I’ve even worked with a professional before who helped me to find the strength (sounds corny, but it’s true) to let things go. And I found that as soon as I experienced the lightness I felt with fewer possessions, I was hooked onto the idea of learning to live with only things that I love.
This latest round of Kondo-ing/decluttering was brought on after a recent binge watch of Marie Kondo’s new Netflix show, Tidying Up with Marie Kondo, which is a television spinoff of her bestselling book, The Life-Changing Magic of Tidying Up, which has been on the scene for years now.
After watching one episode, I literally hopped off my bed, put the baby down to nap and then proceeded to (per Kondo’s method) pile my entire closet onto my bed for review.
I ended up breaking this post down into several parts because there is so much to cover. Today, I’m talking about:
First, you need a reason to be motivated. And what better reason than feeling like you need some extra space not only to store your current clothing, but also to clean out old and unused items?

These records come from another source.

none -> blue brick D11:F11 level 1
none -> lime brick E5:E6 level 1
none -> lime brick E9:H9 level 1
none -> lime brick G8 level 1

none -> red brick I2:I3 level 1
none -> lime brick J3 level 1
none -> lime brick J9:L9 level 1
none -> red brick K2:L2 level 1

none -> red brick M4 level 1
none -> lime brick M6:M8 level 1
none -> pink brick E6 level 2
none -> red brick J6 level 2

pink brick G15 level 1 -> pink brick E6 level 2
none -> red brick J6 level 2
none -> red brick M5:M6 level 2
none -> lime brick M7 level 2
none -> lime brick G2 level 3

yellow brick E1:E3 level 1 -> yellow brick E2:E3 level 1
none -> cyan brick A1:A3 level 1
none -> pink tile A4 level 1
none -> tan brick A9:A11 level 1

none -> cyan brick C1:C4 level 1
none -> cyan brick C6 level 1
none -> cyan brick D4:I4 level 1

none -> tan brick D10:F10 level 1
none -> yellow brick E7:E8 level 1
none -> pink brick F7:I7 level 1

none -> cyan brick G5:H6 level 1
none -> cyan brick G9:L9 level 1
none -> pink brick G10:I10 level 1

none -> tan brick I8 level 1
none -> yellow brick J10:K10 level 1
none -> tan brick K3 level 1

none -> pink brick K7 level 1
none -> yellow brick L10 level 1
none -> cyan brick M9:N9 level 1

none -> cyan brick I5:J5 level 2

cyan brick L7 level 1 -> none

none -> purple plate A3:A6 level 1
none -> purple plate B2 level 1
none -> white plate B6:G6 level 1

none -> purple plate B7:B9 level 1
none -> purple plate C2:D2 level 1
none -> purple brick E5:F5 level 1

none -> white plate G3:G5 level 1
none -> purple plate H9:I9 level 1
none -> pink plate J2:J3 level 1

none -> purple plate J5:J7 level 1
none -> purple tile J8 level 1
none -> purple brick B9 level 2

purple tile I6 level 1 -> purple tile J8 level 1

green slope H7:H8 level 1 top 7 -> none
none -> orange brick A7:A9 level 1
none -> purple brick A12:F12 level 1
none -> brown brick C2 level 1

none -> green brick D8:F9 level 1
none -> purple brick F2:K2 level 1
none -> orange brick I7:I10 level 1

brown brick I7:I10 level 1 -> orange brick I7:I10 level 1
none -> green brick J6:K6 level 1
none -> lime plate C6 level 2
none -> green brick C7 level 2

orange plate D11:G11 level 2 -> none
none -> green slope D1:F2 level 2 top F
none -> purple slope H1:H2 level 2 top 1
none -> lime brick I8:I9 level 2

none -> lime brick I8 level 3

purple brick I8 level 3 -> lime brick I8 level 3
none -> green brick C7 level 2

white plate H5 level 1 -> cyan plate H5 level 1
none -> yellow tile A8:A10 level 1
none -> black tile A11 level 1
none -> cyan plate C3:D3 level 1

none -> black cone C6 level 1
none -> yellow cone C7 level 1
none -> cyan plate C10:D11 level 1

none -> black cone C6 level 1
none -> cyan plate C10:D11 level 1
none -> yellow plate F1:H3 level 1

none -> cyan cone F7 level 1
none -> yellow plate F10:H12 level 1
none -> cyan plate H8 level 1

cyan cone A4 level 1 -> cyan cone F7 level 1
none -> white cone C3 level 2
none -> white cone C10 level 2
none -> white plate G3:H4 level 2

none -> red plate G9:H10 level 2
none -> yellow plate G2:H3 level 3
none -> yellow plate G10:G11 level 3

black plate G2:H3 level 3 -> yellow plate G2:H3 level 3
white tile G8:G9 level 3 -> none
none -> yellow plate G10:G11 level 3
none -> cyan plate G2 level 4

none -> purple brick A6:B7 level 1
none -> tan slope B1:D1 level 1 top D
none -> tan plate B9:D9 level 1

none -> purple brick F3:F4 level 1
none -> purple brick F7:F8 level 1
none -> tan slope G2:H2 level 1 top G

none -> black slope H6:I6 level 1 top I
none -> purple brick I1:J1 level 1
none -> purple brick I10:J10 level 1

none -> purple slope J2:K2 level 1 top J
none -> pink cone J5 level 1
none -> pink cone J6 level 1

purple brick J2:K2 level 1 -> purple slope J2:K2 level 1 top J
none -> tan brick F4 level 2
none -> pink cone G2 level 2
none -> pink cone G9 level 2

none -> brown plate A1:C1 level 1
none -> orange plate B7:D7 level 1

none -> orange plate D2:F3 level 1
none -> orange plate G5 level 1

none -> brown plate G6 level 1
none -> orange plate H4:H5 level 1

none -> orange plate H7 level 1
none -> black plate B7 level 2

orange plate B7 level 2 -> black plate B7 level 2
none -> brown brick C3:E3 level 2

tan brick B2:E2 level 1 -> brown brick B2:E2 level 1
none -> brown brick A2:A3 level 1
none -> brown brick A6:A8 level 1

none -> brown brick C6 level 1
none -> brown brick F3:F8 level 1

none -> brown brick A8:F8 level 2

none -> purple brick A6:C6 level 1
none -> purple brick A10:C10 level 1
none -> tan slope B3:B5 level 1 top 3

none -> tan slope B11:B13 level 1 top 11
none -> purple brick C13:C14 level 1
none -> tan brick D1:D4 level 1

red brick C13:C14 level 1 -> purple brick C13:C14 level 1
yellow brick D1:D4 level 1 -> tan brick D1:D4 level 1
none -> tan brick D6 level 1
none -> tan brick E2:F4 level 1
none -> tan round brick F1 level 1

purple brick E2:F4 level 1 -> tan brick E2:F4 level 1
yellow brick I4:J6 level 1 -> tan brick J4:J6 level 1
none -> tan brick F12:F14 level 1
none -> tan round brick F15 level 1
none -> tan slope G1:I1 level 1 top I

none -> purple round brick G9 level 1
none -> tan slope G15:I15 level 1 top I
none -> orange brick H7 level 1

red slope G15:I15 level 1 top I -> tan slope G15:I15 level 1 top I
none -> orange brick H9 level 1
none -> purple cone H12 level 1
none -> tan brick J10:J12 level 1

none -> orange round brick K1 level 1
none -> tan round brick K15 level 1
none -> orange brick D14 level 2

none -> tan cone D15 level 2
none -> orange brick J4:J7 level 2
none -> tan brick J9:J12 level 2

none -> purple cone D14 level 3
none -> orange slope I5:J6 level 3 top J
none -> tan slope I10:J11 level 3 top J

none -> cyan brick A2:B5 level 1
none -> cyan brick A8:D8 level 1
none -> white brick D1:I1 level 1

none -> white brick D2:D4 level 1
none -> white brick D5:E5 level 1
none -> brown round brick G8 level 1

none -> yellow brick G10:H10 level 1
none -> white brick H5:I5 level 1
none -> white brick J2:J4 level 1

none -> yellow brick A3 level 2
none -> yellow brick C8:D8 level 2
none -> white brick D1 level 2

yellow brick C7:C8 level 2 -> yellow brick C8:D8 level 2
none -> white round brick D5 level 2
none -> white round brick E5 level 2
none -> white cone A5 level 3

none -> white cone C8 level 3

You need to get motivated, because you’re about to come face to face with a whole. lot. of. crap. you NEVER knew you owned. And before it gets better, it gets a little tougher. But I promise, it will all be worth it in the end!
Which brings us to…
Next, it’s time to get messy.
The whole idea behind the Kondo method is that you must put everything into one pile so that not only can you see everything you own, but also because you need to put your hands on–and really look at–every item to review it before deciding whether or not it “sparks joy,” therefore determining if you keep it.
Here’s a good basic explanation of the method.
Finally, come up with your “Why.” Marie Kondo suggests asking yourself if the item sparks joy. I also like to add on, Does this fit my current lifestyle?
If you’re in a profession where you require lots of professional-looking pieces, you won’t want to throw away your whole collection of blazers. If you’re a work-from-home mom instead, like me, maybe a handful of well-curated blazers makes the cut, while the rest of the ones go to the donation pile.
You are not going to want to take all of your clothes and put them into a giant, messy pile onto your bed. Do it anyway.
And don’t forget, you may have an emotional attachment to certain items that still don’t serve you, or serve a purpose in your wardrobe. For example, I have many fond memories of the maternity clothes I wore throughout my three pregnancies, but that doesn’t mean they serve a practical purpose for me any longer; therefore, they go.
Knowing my things will bring someone else joy makes letting go that much easier.
The world at large would have us believe that we need things to feel fulfilled–that the season’s latest fill-in-the-blank item will make us feel better about how we look.
But that’s not true. We need a lot less than we think we do, but what we do need are things that make us feel good when we are wearing them.
What I’ve found is that having things that reliably make me feel stylish, but also inherently myself, matters most.